:: Input for this task
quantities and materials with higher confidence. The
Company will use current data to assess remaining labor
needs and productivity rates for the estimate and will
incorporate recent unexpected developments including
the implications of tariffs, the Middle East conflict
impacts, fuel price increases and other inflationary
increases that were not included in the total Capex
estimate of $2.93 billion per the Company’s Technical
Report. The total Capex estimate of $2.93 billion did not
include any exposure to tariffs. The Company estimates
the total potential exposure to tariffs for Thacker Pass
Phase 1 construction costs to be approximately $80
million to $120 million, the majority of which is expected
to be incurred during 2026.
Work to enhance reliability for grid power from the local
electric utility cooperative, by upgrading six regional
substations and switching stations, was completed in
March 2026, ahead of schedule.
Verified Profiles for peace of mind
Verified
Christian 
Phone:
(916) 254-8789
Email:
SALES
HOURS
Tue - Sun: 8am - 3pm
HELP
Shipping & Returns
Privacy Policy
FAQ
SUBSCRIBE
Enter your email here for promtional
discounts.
::::
:: Input for this task
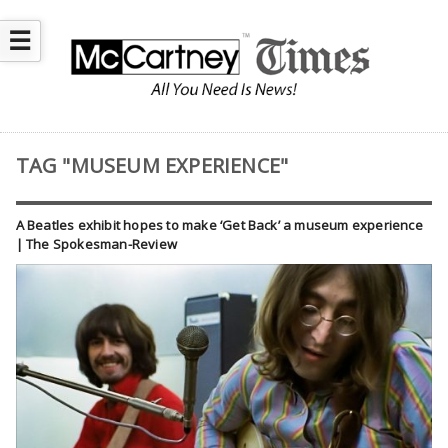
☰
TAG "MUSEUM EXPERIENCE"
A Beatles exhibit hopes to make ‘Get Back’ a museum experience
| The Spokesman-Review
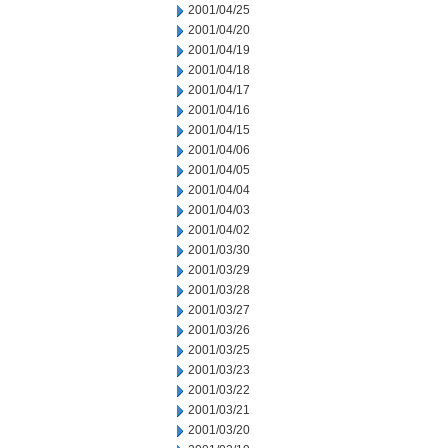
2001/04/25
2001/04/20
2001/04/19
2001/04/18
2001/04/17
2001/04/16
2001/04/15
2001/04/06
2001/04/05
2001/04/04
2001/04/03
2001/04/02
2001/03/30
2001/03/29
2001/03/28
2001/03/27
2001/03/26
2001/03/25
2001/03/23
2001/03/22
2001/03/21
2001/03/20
::::
:: Input for this task
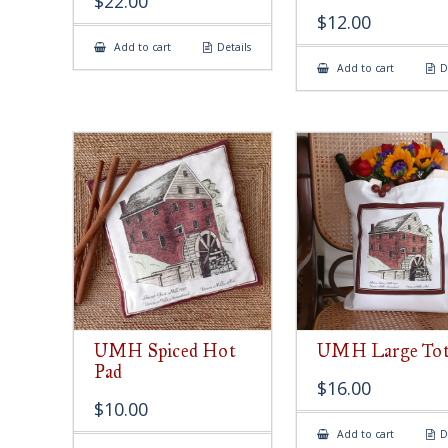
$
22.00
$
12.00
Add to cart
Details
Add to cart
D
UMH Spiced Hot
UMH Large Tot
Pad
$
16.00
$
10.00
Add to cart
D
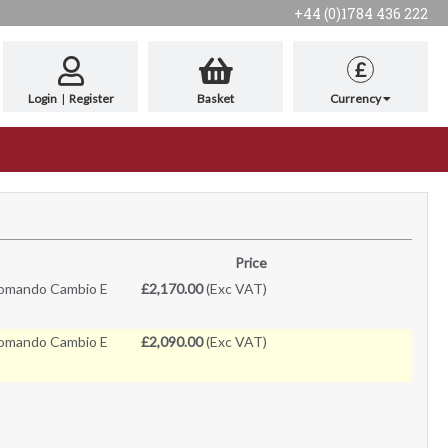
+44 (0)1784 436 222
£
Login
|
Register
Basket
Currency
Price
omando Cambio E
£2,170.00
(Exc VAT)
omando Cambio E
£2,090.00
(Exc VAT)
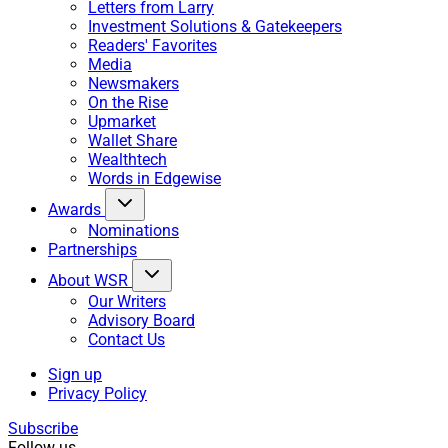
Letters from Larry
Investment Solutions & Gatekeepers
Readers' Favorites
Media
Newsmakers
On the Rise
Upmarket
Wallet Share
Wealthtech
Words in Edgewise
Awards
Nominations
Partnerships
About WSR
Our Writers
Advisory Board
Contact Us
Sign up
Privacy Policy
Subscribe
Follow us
::::
Exercise details
Which lines in the records above include the word "Company"? Copy them out.

Answer below
Company will use current data to assess remaining labor
estimate of $2.93 billion per the Company’s Technical
include any exposure to tariffs. The Company estimates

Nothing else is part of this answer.